Le Conseil constitutionnel, par sa décision n° 2023-1071 QPC du 24 novembre 2023, s’est prononcé sur la conformité d’une mesure législative de validation rétroactive. Cette question de constitutionnalité visait le paragraphe II de l’article 233 de la loi du 22 août 2021 relatif aux décisions de préemption urbaine. Le litige initial opposait des requérants à une commune suite à l’exercice d’un droit de préemption sur des terrains situés dans un périmètre sensible. Une erreur de recodification intervenue en 2015 avait effectivement supprimé la base permettant aux départements et communes d’agir dans ces zones spécifiques.
Le Conseil d’État a transmis cette question prioritaire de constitutionnalité par une décision n° 464315 du 25 septembre 2023 au juge constitutionnel. Les requérants soutenaient que le législateur portait une atteinte excessive à la séparation des pouvoirs en neutralisant les effets d’une abrogation législative certaine.
La question posée était de savoir si une validation rétroactive d’actes administratifs illégaux peut être justifiée sans un intérêt général de nature impérieuse. Le Conseil constitutionnel déclare la disposition contraire à la Constitution car aucun motif suffisant ne permet de valider rétroactivement de telles décisions de préemption. L’étude portera d’abord sur les principes régissant les validations législatives avant d’analyser l’appréciation concrète des risques financiers et environnementaux par le juge constitutionnel.
**I. L’encadrement strict des lois de validation au regard des droits fondamentaux**
**A. La protection constitutionnelle de la séparation des pouvoirs et des droits des justiciables**
Le Conseil constitutionnel fonde sa décision sur l’article 16 de la Déclaration de 1789 protégeant la séparation des pouvoirs et la garantie des droits fondamentaux. Celui-ci dispose que « Toute société dans laquelle la garantie des droits n’est pas assurée, ni la séparation des pouvoirs déterminée, n’a point de Constitution ». Le juge rappelle que le législateur peut valider un acte administratif à condition de respecter les décisions de justice passées en force de chose jugée. Toutefois, une telle mesure rétroactive exige la démonstration d’un motif impérieux d’intérêt général pour être conforme aux exigences de notre Constitution.
**B. La délimitation du périmètre temporel et matériel de la validation législative**
La validation contestée concernait les décisions de préemption prises entre le 1er janvier 2016 et la date d’entrée en vigueur de la loi climat et résilience. L’ordonnance du 23 septembre 2015 avait malencontreusement abrogé l’article L. 142-12 du code de l’urbanisme, privant ainsi ces actes de tout fondement juridique certain. Le législateur souhaitait neutraliser le moyen tiré de cette abrogation involontaire pour éviter l’annulation systématique des préemptions devant les différentes juridictions administratives. Cette tentative de régularisation portait sur des décisions administratives illégales dont le maintien était compromis par une jurisprudence constante du Conseil d’État.

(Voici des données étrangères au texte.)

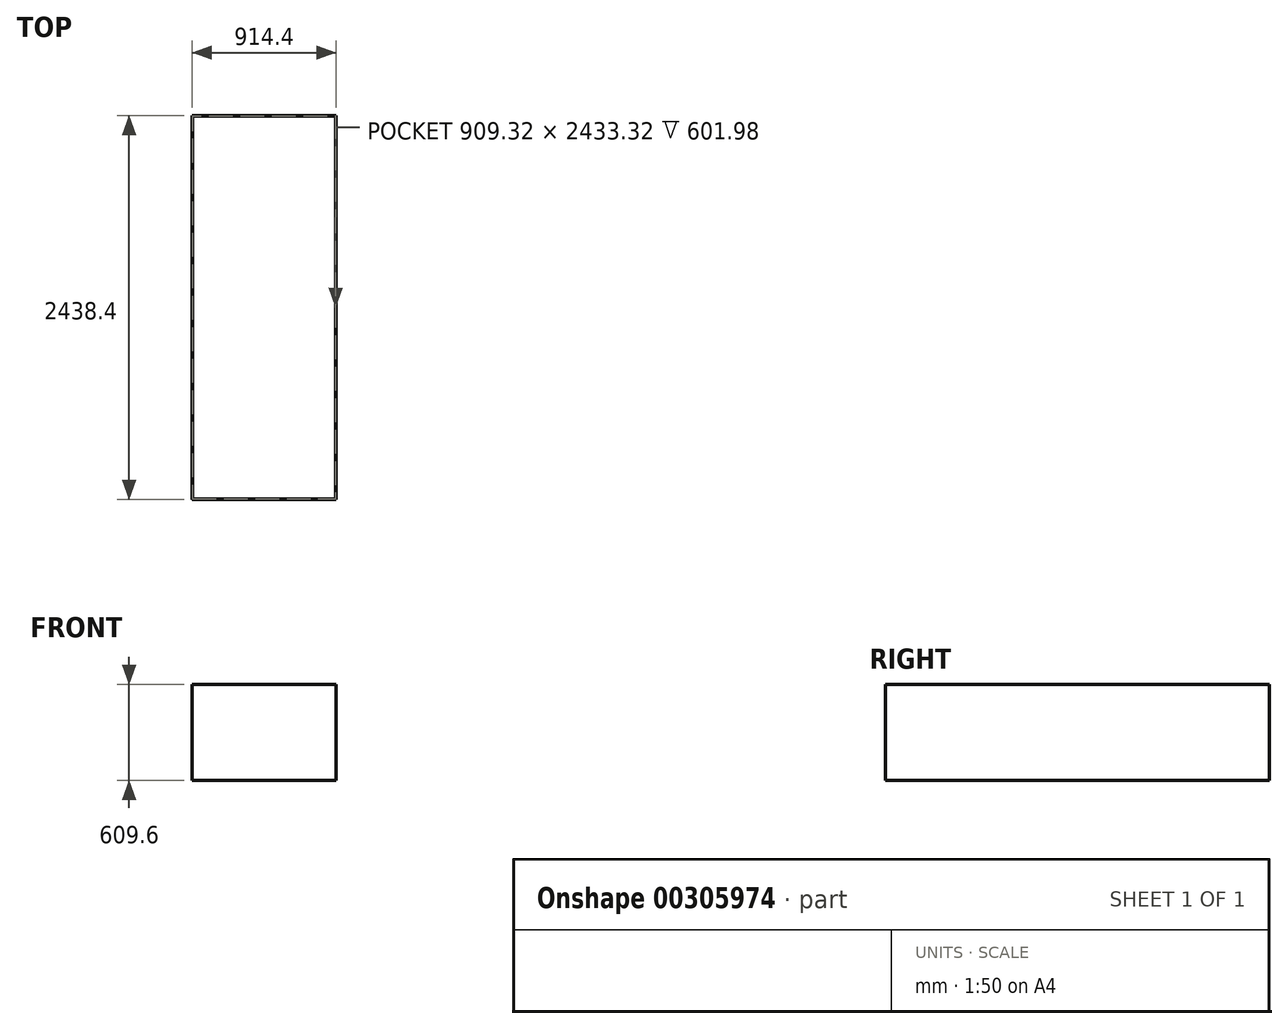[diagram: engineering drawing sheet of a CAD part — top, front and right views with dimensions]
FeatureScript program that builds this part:
annotation { "Feature Type Name" : "Feature", "Feature Type Description" : "" }
export const myFeature = defineFeature(function(context is Context, id is Id, definition is map)
    precondition{}
    {
        {
            var Q0;
            Q0=qCreatedBy(makeId("Top.planeOp"),FACE);
            var sketch = newSketch(context, id + "F0", { "sketchPlane" : qUnion([Q0])});
            skLineSegment(sketch, "E0.bottom", {"start": v(-700.26, -824.21) * mm, "end": v(214.14, -824.21) * mm});
            skLineSegment(sketch, "E0.top", {"start": v(-700.26, 1614.19) * mm, "end": v(214.14, 1614.19) * mm});
            skLineSegment(sketch, "E0.left", {"start": v(-700.26, -824.21) * mm, "end": v(-700.26, 1614.19) * mm});
            skLineSegment(sketch, "E0.right", {"start": v(214.14, -824.21) * mm, "end": v(214.14, 1614.19) * mm});
            skSolve(sketch);
        }
        {
            var Q0;
            Q0 = qSketchRegion(id + "F0", true);
            extrude(context, id + "F1", {"entities" : qUnion([Q0]), "depth" : 609.6 * mm});
        }
        {
            var Q0;
            Q0=makeQuery(id+"F1.opExtrude","CAP_FACE",FACE,{"disambiguationData":[OSD([sQuery(id+"F0.wireOp",EDGE,"E0.bottom"),sQuery(id+"F0.wireOp",EDGE,"E0.top"),sQuery(id+"F0.wireOp",EDGE,"E0.left"),sQuery(id+"F0.wireOp",EDGE,"E0.right")])],"isStart":false});
            var sketch = newSketch(context, id + "F2", { "sketchPlane" : qUnion([Q0])});
            skLineSegment(sketch, "E1.0", {"start": v(-693.91, 1607.84) * mm, "end": v(207.79, 1607.84) * mm});
            skLineSegment(sketch, "E1.1", {"start": v(-693.91, -817.86) * mm, "end": v(-693.91, 1607.84) * mm});
            skLineSegment(sketch, "E1.2", {"start": v(-693.91, -817.86) * mm, "end": v(207.79, -817.86) * mm});
            skLineSegment(sketch, "E1.3", {"start": v(207.79, -817.86) * mm, "end": v(207.79, 1607.84) * mm});
            skSolve(sketch);
        }
        {
            var Q0;
            Q0=makeQuery(id+"F1.opExtrude","CAP_FACE",FACE,{"disambiguationData":[OSD([sQuery(id+"F0.wireOp",EDGE,"E0.bottom"),sQuery(id+"F0.wireOp",EDGE,"E0.top"),sQuery(id+"F0.wireOp",EDGE,"E0.left"),sQuery(id+"F0.wireOp",EDGE,"E0.right")])],"isStart":false});
            shell(context, id + "F3", {"entities" : qUnion([Q0]), "thickness" : 2.54 * mm});
        }
        {
            var Q0;
            {var subQ0=sQuery(id+"F0.wireOp",EDGE,"E0.left");Q0=makeQuery(id+"F3.opShell","OFFSET_EDGE",EDGE,{"disambiguationData":[OSD([subQ0]),TDD([makeQuery(id+"F1.opExtrude","CAP_EDGE",EDGE,{"disambiguationData":[OSD([subQ0])],"isStart":false})])]});}
            var Q1;
            {var subQ0=sQuery(id+"F0.wireOp",EDGE,"E0.bottom");Q1=makeQuery(id+"F3.opShell","OFFSET_EDGE",EDGE,{"disambiguationData":[OSD([subQ0]),TDD([makeQuery(id+"F1.opExtrude","CAP_EDGE",EDGE,{"disambiguationData":[OSD([subQ0])],"isStart":false})])]});}
            var Q2;
            {var subQ0=sQuery(id+"F0.wireOp",EDGE,"E0.top");Q2=makeQuery(id+"F3.opShell","OFFSET_EDGE",EDGE,{"disambiguationData":[OSD([subQ0]),TDD([makeQuery(id+"F1.opExtrude","CAP_EDGE",EDGE,{"disambiguationData":[OSD([subQ0])],"isStart":false})])]});}
            fillet(context, id + "F4", {"entities" : qUnion([Q0, Q1, Q2]), "radius" : 5.08 * mm, "tangentPropagation" : true, "allowEdgeOverflow" : false});
        }
    });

Le juge constitutionnel a néanmoins considéré que ces finalités ne présentaient pas le caractère de nécessité requis pour écarter l’application de la Constitution.
**II. L’insuffisance manifeste des motifs d’intérêt général invoqués par le législateur**
**A. L’absence de démonstration d’un risque financier ou foncier majeur pour la collectivité**
Le Conseil constitutionnel rejette les arguments du gouvernement relatifs aux conséquences financières pour justifier l’impérieuse nécessité de cette mesure de validation législative. Il souligne que le « faible nombre de décisions de préemption » encore susceptibles de recours ne permet pas d’établir un risque de contentieux massif. L’impact budgétaire pour les personnes publiques demeure incertain puisque les requérants doivent prouver l’existence d’un préjudice direct et certain pour être indemnisés. La simple possibilité d’une mise en cause de la responsabilité de l’État ne constitue pas, en soi, un motif d’intérêt général suffisamment impérieux.
**B. Le rôle prépondérant du juge administratif dans la préservation des intérêts environnementaux**
Le juge constitutionnel observe que le juge administratif peut déjà moduler les conséquences d’une annulation en fonction de l’intérêt général s’attachant aux sites. Celui-ci doit vérifier que le « rétablissement de la situation initiale ne porte pas une atteinte excessive » à la protection des espaces naturels remarquables. Cette protection juridictionnelle rendait l’intervention rétroactive du législateur inutile pour sauvegarder les enjeux environnementaux mis en avant lors des travaux préparatoires. Dès lors, l’atteinte au droit des justiciables d’obtenir l’annulation de décisions illégales est jugée disproportionnée et entraîne la censure de l’article contesté.